(RECORD EXTRACTS Opens)

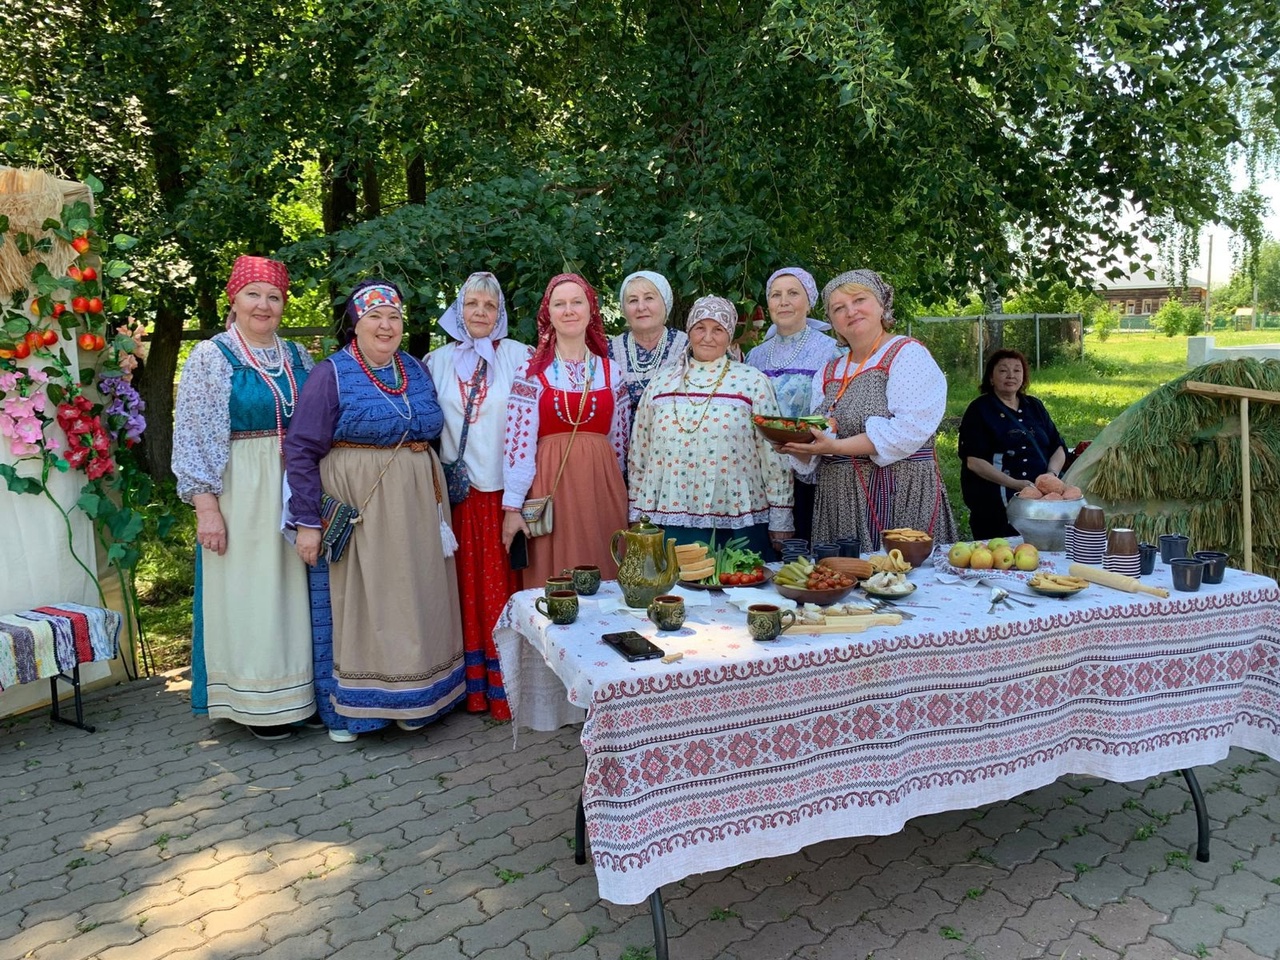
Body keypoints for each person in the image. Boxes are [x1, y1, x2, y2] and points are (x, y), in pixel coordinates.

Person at [285, 278, 465, 743]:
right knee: (364, 603)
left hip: (417, 505)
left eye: (394, 317)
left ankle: (419, 697)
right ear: (355, 324)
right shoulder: (331, 373)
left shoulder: (414, 369)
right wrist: (308, 522)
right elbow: (301, 449)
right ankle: (356, 712)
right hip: (361, 505)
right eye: (375, 317)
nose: (386, 326)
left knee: (414, 597)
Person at [173, 255, 317, 740]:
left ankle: (301, 694)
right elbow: (191, 436)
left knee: (297, 589)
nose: (264, 305)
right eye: (253, 294)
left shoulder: (298, 357)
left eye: (273, 296)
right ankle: (257, 703)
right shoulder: (212, 357)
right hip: (241, 490)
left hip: (294, 485)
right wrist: (207, 507)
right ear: (233, 299)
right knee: (252, 591)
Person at [782, 269, 958, 550]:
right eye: (839, 308)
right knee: (843, 584)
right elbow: (822, 434)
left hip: (899, 492)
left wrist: (835, 447)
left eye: (859, 300)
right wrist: (799, 444)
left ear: (881, 305)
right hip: (840, 501)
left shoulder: (906, 354)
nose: (850, 311)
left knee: (901, 583)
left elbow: (907, 431)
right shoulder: (828, 372)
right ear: (832, 322)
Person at [425, 272, 530, 722]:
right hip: (458, 497)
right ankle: (469, 690)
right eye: (473, 305)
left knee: (503, 591)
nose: (481, 313)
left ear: (500, 312)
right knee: (462, 590)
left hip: (504, 495)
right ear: (458, 311)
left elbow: (530, 429)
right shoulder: (435, 361)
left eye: (490, 305)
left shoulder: (520, 357)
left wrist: (519, 499)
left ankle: (507, 688)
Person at [629, 296, 794, 553]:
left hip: (738, 520)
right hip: (668, 519)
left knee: (741, 587)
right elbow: (640, 452)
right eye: (700, 328)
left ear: (729, 336)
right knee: (673, 591)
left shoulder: (752, 382)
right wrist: (636, 514)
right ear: (689, 331)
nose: (708, 337)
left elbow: (774, 453)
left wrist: (782, 515)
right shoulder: (661, 383)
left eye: (718, 329)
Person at [501, 274, 630, 586]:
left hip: (601, 488)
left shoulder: (613, 373)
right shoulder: (530, 373)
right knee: (556, 579)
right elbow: (518, 446)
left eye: (577, 302)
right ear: (549, 314)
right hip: (550, 489)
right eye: (560, 304)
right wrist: (512, 508)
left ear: (590, 311)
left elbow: (621, 445)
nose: (569, 310)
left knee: (607, 572)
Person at [745, 267, 840, 546]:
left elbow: (836, 409)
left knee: (806, 552)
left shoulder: (831, 350)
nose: (783, 301)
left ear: (809, 301)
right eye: (776, 295)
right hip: (765, 472)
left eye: (793, 293)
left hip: (811, 467)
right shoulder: (755, 356)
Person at [958, 348, 1067, 539]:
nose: (1011, 375)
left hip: (1040, 503)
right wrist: (1014, 484)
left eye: (1017, 370)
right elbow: (974, 461)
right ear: (991, 378)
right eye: (1003, 370)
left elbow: (1057, 446)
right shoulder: (980, 410)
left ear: (1023, 377)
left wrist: (1051, 476)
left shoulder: (1034, 406)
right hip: (995, 505)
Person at [607, 270, 688, 423]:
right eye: (633, 300)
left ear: (665, 302)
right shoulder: (608, 351)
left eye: (649, 298)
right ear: (624, 309)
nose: (641, 307)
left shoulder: (688, 347)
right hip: (622, 444)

(RECORD EXTRACTS Closes)

» **TASK DESCRIPTION**:
Print the data above exactly; drop every picture.

» **RESULT**:
Body keypoints for each person in the image. Boxes are [x1, y1, x2, y2] and points are (x, y), in pixel coordinates.

Person at [285, 278, 465, 743]:
right knee: (364, 603)
left hip: (417, 505)
left eye: (394, 317)
left ankle: (419, 697)
right ear: (355, 324)
right shoulder: (331, 373)
left shoulder: (414, 369)
right wrist: (308, 522)
right elbow: (301, 449)
right ankle: (356, 712)
right hip: (361, 505)
right eye: (375, 317)
nose: (386, 326)
left knee: (414, 597)
Person at [173, 255, 317, 740]:
left ankle: (301, 694)
right elbow: (191, 436)
left knee: (297, 589)
nose: (264, 305)
right eye: (253, 294)
left shoulder: (298, 357)
left eye: (273, 296)
right ankle: (257, 703)
right shoulder: (212, 357)
right hip: (241, 490)
left hip: (294, 485)
right wrist: (207, 507)
right ear: (233, 299)
right knee: (252, 591)
Person at [782, 269, 958, 550]:
right eye: (839, 308)
right knee: (843, 584)
right elbow: (822, 434)
left hip: (899, 492)
left wrist: (835, 447)
left eye: (859, 300)
right wrist: (799, 444)
left ear: (881, 305)
right hip: (840, 501)
left shoulder: (906, 354)
nose: (850, 311)
left knee: (901, 583)
left elbow: (907, 431)
right shoulder: (828, 372)
right ear: (832, 322)
Person at [425, 272, 530, 722]:
right hip: (458, 497)
right ankle: (469, 690)
right eye: (473, 305)
left knee: (503, 591)
nose: (481, 313)
left ear: (500, 312)
right knee: (462, 590)
left hip: (504, 495)
right ear: (458, 311)
left elbow: (530, 429)
right shoulder: (435, 361)
left eye: (490, 305)
left shoulder: (520, 357)
left wrist: (519, 499)
left ankle: (507, 688)
Person at [629, 296, 794, 553]:
left hip: (738, 520)
right hip: (668, 519)
left knee: (741, 587)
right elbow: (640, 452)
right eye: (700, 328)
left ear: (729, 336)
right knee: (673, 591)
left shoulder: (752, 382)
right wrist: (636, 514)
right ear: (689, 331)
nose: (708, 337)
left elbow: (774, 453)
left wrist: (782, 515)
right shoulder: (661, 383)
left eye: (718, 329)
Person at [501, 274, 630, 586]:
left hip: (601, 488)
left shoulder: (613, 373)
right shoulder: (530, 373)
right knee: (556, 579)
right elbow: (518, 446)
left eye: (577, 302)
right ear: (549, 314)
right hip: (550, 489)
right eye: (560, 304)
right wrist: (512, 508)
left ear: (590, 311)
left elbow: (621, 445)
nose: (569, 310)
left knee: (607, 572)
Person at [745, 267, 840, 546]:
left elbow: (836, 409)
left knee: (806, 552)
left shoulder: (831, 350)
nose: (783, 301)
left ear: (809, 301)
right eye: (776, 295)
right hip: (765, 472)
left eye: (793, 293)
left hip: (811, 467)
right shoulder: (755, 356)
Person at [958, 348, 1067, 539]:
nose: (1011, 375)
left hip: (1040, 503)
right wrist: (1014, 484)
left eye: (1017, 370)
right elbow: (974, 461)
right ear: (991, 378)
right eye: (1003, 370)
left elbow: (1057, 446)
right shoulder: (980, 410)
left ear: (1023, 377)
left wrist: (1051, 476)
left shoulder: (1034, 406)
right hip: (995, 505)
Person at [607, 270, 688, 423]:
right eye: (633, 300)
left ear: (665, 302)
right shoulder: (608, 351)
left eye: (649, 298)
right ear: (624, 309)
nose: (641, 307)
left shoulder: (688, 347)
right hip: (622, 444)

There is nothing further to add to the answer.